:: DOCUMENT TEXT ::
-- -- --

ListLinePlot[data, PlotRange -> All]

Getting the bytes per step rates:

sol = NDSolve`ProcessSolutions[state];
grid = y["Grid"] /. sol // Flatten;
steps = LengthWhile[grid, x \[Function] x <= #] & /@ times
(* steps at the end of each NDSolve`Iterate:
  {15, 26, 40, 55, 69, 95, 137, 216, 448, 829, 1587, 3856, 7627, 15157, 
   37771, 75450, 150832, 377150, 754497, 1509044, 3743165}
*)

Differences@data[[All, 2]] / Differences@steps // N
(* Bytes per step, for each iteration interval
  {61.0909, 6.28571, 44.8, 94.2857, 26.4615, 45.7143, 39.6962, 34.8276, 
   38.9921, 39.905, 38.8365, 39.1811, 39.0704, 39.0806, 39.0522, 
   39.0707, 39.081, 39.0805, 39.077, 39.0725}
*)

-- -- --

:: DIRECTIONS FOR THIS TASK ::
Please continue the text above on NDSolve bytes per step from where it stops.

-- -- --

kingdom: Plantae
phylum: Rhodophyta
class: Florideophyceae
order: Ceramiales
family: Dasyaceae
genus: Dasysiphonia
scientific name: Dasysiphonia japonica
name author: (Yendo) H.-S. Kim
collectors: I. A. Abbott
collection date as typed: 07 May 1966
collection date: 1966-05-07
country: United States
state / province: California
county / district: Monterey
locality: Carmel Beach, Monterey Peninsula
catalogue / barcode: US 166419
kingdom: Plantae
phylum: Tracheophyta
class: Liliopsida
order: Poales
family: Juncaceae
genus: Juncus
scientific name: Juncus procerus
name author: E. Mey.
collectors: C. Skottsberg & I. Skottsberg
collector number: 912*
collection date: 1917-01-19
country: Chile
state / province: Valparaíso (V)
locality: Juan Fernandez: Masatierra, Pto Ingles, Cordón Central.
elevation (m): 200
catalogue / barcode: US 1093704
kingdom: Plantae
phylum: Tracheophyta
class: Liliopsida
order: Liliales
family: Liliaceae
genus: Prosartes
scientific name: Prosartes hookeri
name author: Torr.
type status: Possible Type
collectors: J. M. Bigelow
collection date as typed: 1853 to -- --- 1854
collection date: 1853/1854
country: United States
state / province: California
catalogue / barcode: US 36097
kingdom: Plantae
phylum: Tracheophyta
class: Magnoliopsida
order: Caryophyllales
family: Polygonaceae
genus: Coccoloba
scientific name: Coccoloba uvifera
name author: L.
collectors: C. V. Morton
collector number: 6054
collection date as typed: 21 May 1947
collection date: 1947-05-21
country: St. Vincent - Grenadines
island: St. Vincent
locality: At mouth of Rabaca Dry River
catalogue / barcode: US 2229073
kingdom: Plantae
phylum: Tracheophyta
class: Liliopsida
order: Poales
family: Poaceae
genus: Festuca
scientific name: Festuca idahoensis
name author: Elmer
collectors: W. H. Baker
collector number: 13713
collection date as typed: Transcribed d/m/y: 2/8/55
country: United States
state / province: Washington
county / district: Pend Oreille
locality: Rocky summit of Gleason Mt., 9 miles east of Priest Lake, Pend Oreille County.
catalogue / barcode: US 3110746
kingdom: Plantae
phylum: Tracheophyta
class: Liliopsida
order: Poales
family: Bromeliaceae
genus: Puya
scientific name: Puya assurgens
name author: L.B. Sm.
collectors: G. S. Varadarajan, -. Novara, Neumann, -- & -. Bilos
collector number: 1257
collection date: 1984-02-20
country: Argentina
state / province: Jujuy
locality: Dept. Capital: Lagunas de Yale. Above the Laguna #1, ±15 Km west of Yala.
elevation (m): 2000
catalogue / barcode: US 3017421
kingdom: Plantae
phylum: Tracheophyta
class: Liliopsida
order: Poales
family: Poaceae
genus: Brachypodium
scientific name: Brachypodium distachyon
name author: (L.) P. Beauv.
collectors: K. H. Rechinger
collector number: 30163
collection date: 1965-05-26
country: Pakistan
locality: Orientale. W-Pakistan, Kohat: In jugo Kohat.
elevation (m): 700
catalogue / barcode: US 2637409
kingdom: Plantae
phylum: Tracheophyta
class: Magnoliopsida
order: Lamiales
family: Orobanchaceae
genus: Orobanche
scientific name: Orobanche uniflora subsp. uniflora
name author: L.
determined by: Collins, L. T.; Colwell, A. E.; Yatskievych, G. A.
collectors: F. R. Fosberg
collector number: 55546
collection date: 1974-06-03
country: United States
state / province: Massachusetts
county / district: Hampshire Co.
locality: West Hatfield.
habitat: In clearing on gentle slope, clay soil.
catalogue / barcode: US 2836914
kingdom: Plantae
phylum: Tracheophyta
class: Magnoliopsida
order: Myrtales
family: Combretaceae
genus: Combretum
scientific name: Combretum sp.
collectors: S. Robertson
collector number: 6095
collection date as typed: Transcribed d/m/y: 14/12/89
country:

-- -- --

:: ANSWER TO THIS EXERCISE ::
(Note that due to auxiliary code using and releasing memory, exact results rarely occur.)

One can reduce the per step memory usage by reducing the order of the system:

{state} = NDSolve`ProcessEquations[
   {y'[x] == z[x], z'[x] == -y[x], y[0] == 1, z[0] == 0},
   y,  (* keep only data on  y, discard  z  data *)
   {x, 0, 1000000}, MaxSteps -> Infinity, MaxStepSize -> 1];

This has roughly a 32 byte per step marginal rate of memory usage (8 * (1 + 3) == 32).